Today Film Forum begins a 50th anniversary run of the recently restored Memories of Undevelopment, Tomás Gutiérrez Alea’s chronicle of a shiftless bourgeois Cuban intellectual’s post-revolution blues. It opens in an airport as Sergio Carmona Mendoyo’s (Sergio Corrieri) wife and family depart for Miami, where Sergio speculates that “she’ll have to work… at least until she finds some dumb guy who will marry her.” He’s wedged between feelings of equal cynicism toward pre- and post-revolutionary Cuba, both abhorring colonial conditions (despite seeming to suffer none of them himself) while remaining pessimistic about the prospects for Castro’s government. (“They’ll fall into barbarism and starve like the Haitian.”) He bides his time walking the streets, attending lectures, and, above all, chasing teenaged girls. Alea, who studied film in Rome, renders the film in a neorealist tenor punctuated with fleet-footed newsreel montages in the vein of his contemporary Santiago Álvarez and revolutionary forebearers like Esfir Shub.

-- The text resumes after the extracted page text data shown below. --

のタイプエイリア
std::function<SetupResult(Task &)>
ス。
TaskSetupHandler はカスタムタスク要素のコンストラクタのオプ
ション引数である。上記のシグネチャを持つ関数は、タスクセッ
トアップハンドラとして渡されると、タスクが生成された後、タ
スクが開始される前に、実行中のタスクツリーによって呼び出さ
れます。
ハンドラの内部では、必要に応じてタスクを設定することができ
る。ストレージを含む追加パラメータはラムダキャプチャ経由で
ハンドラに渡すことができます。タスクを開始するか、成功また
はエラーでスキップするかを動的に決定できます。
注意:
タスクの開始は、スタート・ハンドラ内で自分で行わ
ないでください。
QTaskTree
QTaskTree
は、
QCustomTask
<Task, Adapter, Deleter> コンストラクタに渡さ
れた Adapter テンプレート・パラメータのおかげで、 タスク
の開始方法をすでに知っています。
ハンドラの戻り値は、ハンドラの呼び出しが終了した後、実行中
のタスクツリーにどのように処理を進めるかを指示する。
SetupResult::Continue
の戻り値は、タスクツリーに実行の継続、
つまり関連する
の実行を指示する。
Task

Memories of Underdevelopment caused a sensation as one of the first post-embargo films to premiere in the United States in 1972, being hailed as a “clearly a masterpiece” by Newseek’s Arthur Cooper and “a miracle … cosmopolitan in style” by Peter Schjeldahl in the New York Times, whose Vincent Canby also placed it in his list of the year’s best, marveling that it “never slips into the bored and boring attitudes that wreck Antonioni’s later films.” After showing in New Directors/New Films, it was seized by the Treasury Department at a festival of Cuban films that had already been interrupted by an anti-Castro stink bomb attack. Subsequently, Underdevelopment’s critical reception has been examined nearly as much as the film itself, much of it focusing on the often backhanded (if effusive) praise resulting from evidently narrowed expectations; surprise at its character's sour attitude toward Castro's government; and, further to that aspect, lack of recognition of the filmmakers' critique of his perspective.
Though such critique may have escaped some critics entirely (yet not diminished their praise), it seems fair to hold a degree of skepticism about the nature and extent of the filmmakers' willingness to frame Sergio in a negative light. That is to say, it’s easy to understand how Sergio is an unremitting misogynist and anti-Afro-Cuban racist; but, as is curiously the case in a lot of revolutionary art, not so easy to grasp the supposed systems of embedded self-critique, which seem to me primarily based on the faith one is expected to place in the enlightened attitudes of the filmmakers. Nevertheless, it’s stylistically unimpeachable—and apparently, as greater minds than mine have put forth, not as boring as Antonioni.